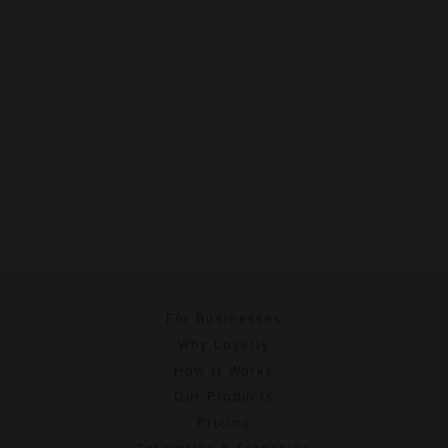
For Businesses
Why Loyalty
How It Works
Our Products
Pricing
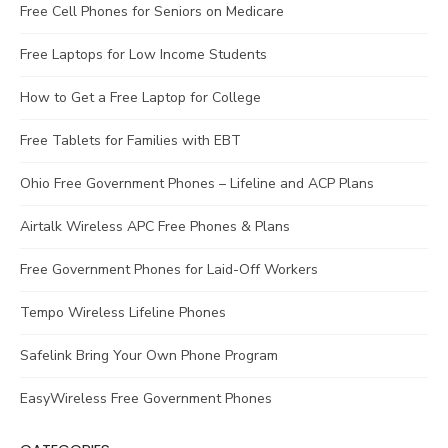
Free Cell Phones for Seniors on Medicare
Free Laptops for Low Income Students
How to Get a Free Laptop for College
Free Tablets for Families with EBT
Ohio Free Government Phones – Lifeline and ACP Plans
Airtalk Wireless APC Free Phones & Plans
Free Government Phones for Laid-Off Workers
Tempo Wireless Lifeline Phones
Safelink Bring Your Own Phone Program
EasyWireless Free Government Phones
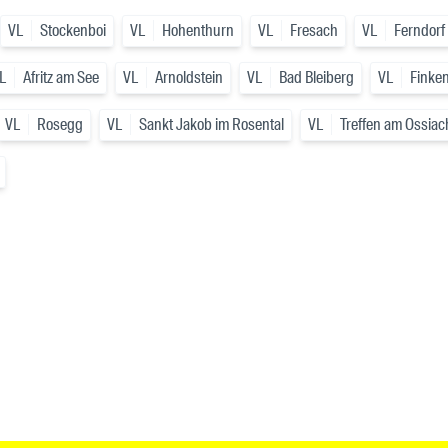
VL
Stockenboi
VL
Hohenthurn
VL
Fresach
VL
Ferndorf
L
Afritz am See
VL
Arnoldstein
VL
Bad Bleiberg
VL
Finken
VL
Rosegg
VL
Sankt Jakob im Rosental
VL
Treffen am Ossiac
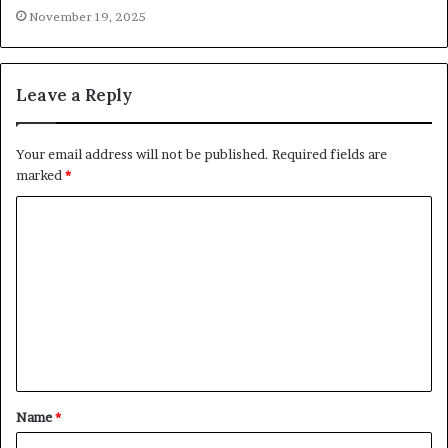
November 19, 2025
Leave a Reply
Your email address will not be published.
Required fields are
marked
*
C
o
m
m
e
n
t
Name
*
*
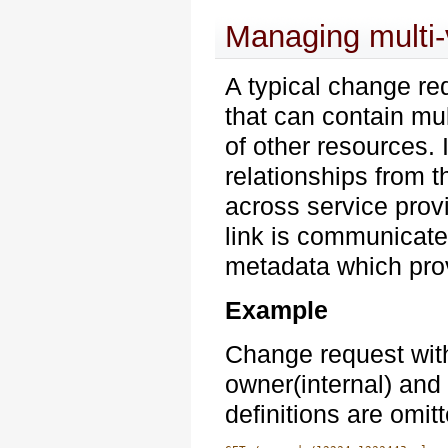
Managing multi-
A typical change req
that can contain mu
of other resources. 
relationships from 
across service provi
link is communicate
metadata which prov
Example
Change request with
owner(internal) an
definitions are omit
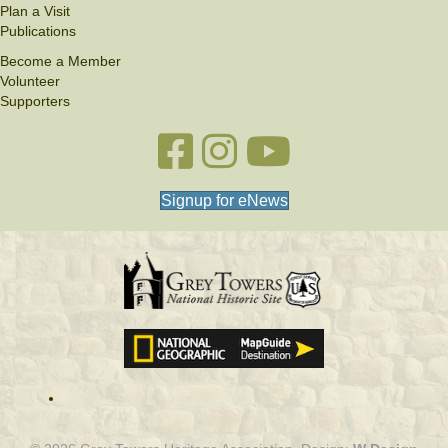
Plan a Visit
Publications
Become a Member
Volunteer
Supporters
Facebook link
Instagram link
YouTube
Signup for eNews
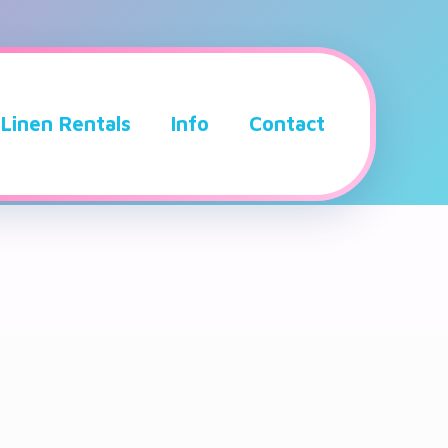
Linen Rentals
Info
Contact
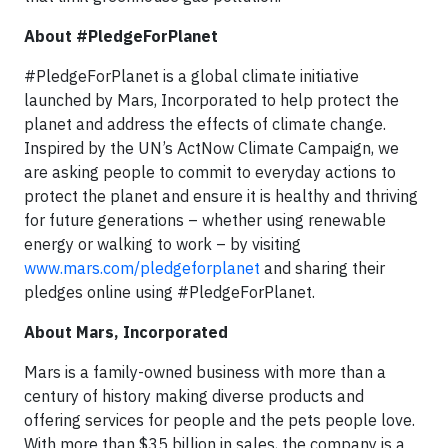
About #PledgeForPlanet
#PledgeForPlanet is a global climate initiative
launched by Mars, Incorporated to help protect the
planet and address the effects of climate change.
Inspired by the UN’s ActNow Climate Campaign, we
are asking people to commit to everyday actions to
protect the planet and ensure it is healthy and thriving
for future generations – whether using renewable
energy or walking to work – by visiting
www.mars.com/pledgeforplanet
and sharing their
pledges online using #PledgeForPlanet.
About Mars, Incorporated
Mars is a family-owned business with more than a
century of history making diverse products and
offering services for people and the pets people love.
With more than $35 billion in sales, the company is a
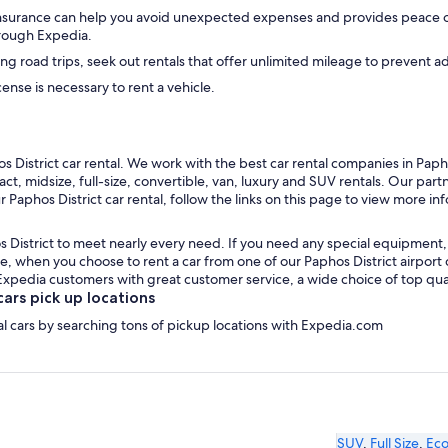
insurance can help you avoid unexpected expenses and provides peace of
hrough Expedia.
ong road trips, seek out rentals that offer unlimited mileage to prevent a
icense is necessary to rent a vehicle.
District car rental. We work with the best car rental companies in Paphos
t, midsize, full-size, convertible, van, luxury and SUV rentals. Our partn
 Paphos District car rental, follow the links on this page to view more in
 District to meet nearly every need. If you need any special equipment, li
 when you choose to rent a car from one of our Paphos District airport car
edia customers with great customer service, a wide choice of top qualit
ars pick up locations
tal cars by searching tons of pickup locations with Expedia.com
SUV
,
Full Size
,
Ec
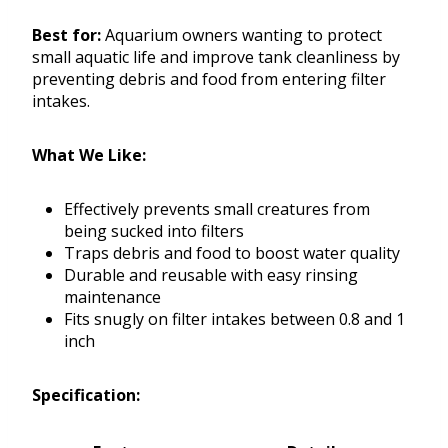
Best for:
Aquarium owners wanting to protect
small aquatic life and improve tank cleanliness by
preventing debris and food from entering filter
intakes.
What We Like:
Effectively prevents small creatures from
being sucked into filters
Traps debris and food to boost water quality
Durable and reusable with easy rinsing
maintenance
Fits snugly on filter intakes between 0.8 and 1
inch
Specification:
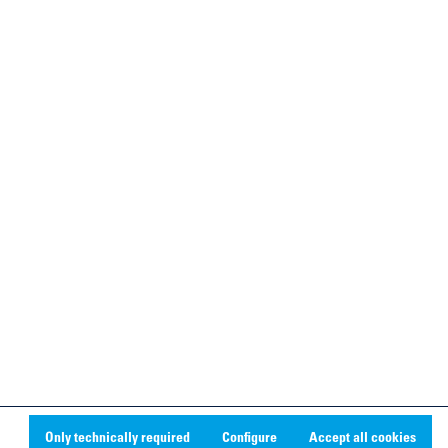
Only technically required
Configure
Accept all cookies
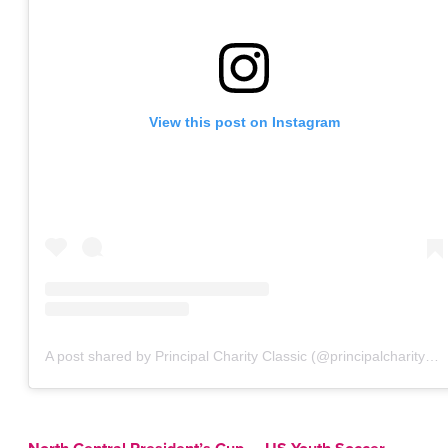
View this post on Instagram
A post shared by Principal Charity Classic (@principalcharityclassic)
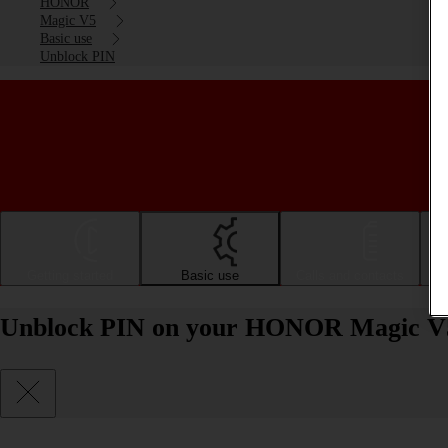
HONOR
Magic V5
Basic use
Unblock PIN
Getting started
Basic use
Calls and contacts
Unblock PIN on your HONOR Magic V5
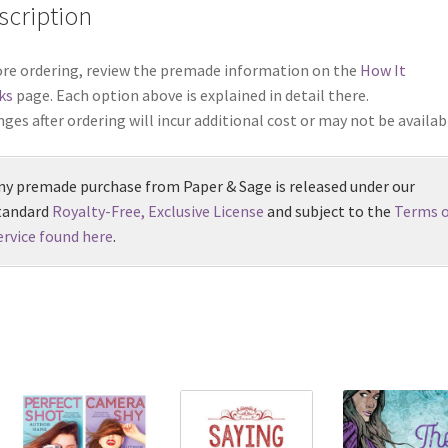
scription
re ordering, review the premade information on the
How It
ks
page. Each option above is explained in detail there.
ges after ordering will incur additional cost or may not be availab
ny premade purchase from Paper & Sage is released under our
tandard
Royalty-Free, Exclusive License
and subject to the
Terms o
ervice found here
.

--

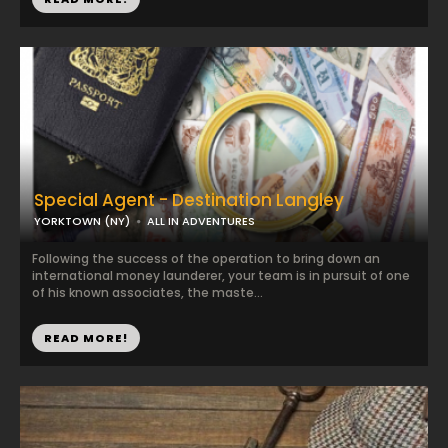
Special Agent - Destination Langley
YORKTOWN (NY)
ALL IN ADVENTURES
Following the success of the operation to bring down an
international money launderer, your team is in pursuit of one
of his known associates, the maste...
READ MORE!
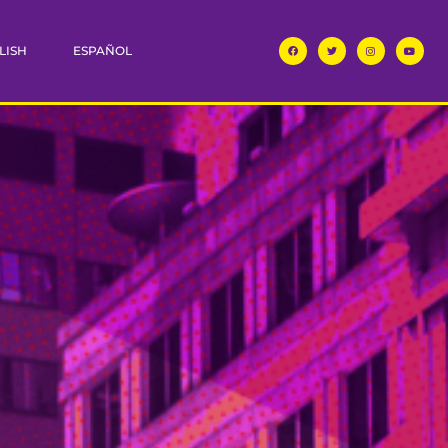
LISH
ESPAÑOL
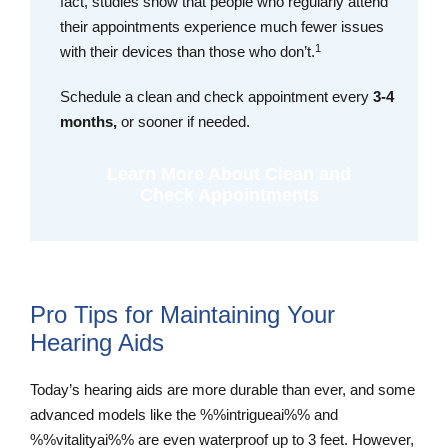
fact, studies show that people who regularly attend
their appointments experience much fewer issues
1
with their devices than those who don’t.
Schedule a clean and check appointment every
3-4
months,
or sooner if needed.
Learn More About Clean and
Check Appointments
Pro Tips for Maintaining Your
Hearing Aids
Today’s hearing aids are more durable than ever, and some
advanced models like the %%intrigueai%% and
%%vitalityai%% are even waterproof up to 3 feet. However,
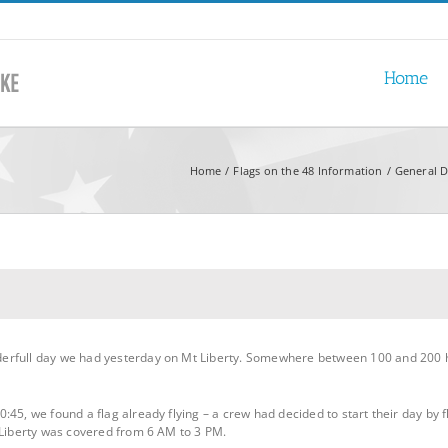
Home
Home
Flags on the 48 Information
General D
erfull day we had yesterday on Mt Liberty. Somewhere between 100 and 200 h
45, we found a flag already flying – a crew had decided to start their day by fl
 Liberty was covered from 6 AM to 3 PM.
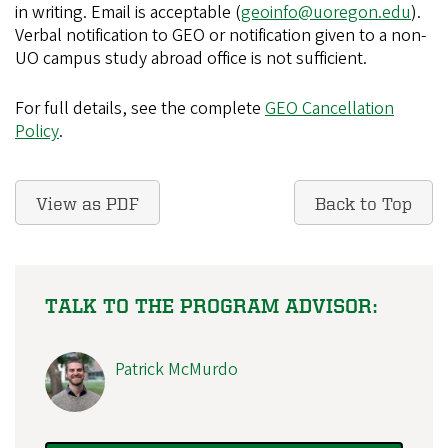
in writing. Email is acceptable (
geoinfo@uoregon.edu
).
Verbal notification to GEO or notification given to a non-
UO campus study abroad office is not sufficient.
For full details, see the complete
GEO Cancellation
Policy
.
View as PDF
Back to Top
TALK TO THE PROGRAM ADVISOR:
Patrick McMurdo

* * *

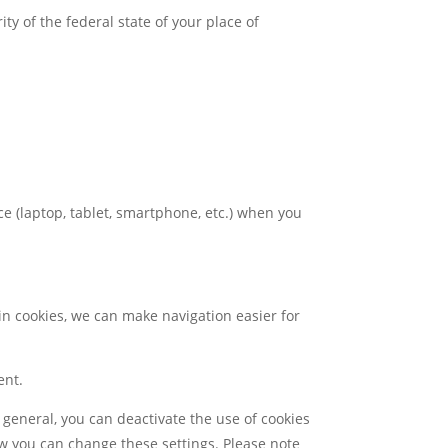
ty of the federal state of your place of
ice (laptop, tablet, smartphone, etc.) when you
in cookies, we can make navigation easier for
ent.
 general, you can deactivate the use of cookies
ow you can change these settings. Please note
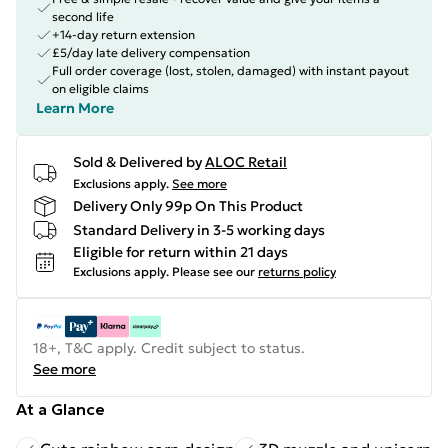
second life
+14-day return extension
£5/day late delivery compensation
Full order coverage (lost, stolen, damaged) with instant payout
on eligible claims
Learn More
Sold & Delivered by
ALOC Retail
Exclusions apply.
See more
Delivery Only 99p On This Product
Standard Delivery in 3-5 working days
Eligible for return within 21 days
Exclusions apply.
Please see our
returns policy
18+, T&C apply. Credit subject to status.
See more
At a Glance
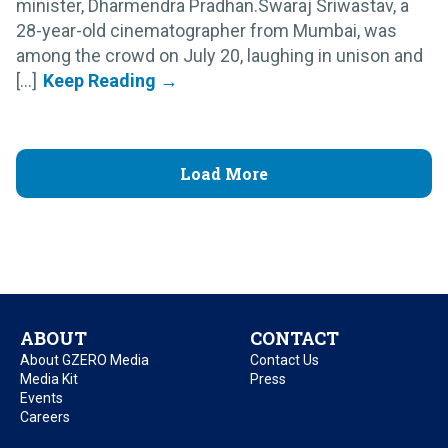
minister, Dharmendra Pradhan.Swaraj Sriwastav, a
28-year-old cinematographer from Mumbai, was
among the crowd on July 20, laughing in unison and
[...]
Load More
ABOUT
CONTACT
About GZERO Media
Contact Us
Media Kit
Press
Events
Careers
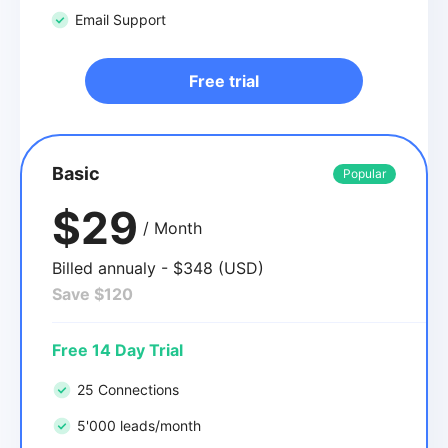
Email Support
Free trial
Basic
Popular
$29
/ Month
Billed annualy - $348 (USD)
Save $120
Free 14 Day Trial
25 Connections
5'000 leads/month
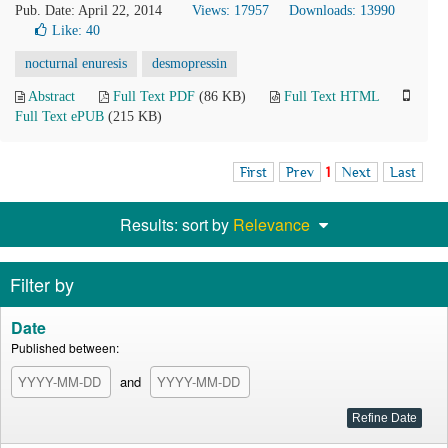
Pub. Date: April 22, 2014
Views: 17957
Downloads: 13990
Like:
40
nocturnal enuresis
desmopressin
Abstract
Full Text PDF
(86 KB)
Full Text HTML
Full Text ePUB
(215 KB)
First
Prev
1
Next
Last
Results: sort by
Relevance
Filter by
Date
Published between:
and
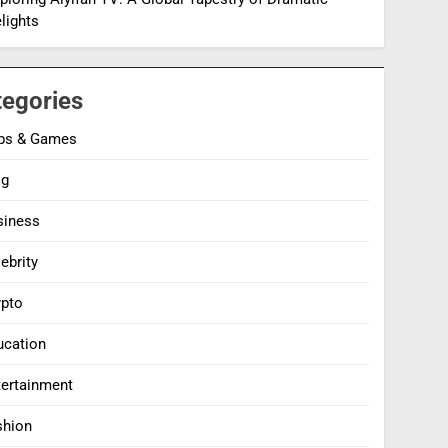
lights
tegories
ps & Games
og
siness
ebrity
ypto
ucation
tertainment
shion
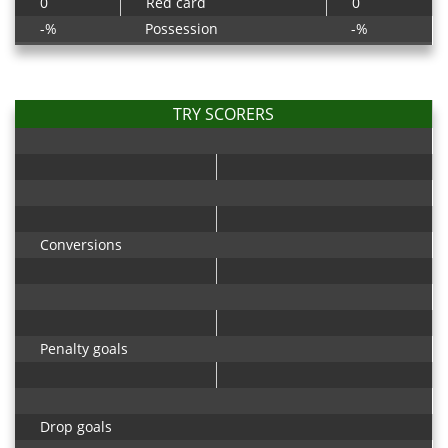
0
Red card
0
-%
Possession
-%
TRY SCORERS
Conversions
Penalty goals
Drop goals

REQUIRED ACTION => Lines in the listing above that contain the word "Lifeline" must be copied; leave out the rest.

ANSWER SPACE =>
Ohio Free Government Phones – Lifeline and ACP Plans
Tempo Wireless Lifeline Phones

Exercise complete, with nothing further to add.